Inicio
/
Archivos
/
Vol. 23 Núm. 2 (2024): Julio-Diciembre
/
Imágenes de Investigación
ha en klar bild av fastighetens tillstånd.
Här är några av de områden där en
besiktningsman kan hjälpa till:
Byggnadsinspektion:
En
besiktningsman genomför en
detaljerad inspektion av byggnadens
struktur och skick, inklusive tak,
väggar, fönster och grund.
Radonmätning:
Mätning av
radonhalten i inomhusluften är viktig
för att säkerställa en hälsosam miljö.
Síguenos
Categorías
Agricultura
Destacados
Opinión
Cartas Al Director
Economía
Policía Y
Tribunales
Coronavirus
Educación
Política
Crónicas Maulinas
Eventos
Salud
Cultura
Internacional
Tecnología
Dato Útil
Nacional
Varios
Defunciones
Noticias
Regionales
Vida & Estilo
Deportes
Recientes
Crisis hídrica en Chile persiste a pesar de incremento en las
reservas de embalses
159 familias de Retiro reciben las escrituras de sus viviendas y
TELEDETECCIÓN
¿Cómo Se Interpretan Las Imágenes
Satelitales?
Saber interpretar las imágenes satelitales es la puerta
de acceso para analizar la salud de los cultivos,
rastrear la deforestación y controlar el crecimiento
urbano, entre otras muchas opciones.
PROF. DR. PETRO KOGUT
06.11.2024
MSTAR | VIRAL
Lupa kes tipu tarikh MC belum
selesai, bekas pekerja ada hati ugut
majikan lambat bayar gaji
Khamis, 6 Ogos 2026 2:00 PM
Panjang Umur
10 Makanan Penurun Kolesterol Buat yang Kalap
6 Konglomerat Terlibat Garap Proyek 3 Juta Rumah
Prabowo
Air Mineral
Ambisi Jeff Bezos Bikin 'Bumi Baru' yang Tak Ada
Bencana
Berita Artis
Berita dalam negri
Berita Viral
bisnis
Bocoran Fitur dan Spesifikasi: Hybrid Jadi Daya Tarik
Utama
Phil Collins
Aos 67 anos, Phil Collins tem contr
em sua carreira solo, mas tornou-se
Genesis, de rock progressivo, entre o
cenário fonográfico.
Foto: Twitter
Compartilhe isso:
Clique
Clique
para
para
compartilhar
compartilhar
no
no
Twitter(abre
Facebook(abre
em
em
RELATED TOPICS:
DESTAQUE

◆ ◆ ◆ ◆

Task directions >> Copy each line above holding "Berita".

Exercise answer >>
Berita Artis
Berita dalam negri
Berita Viral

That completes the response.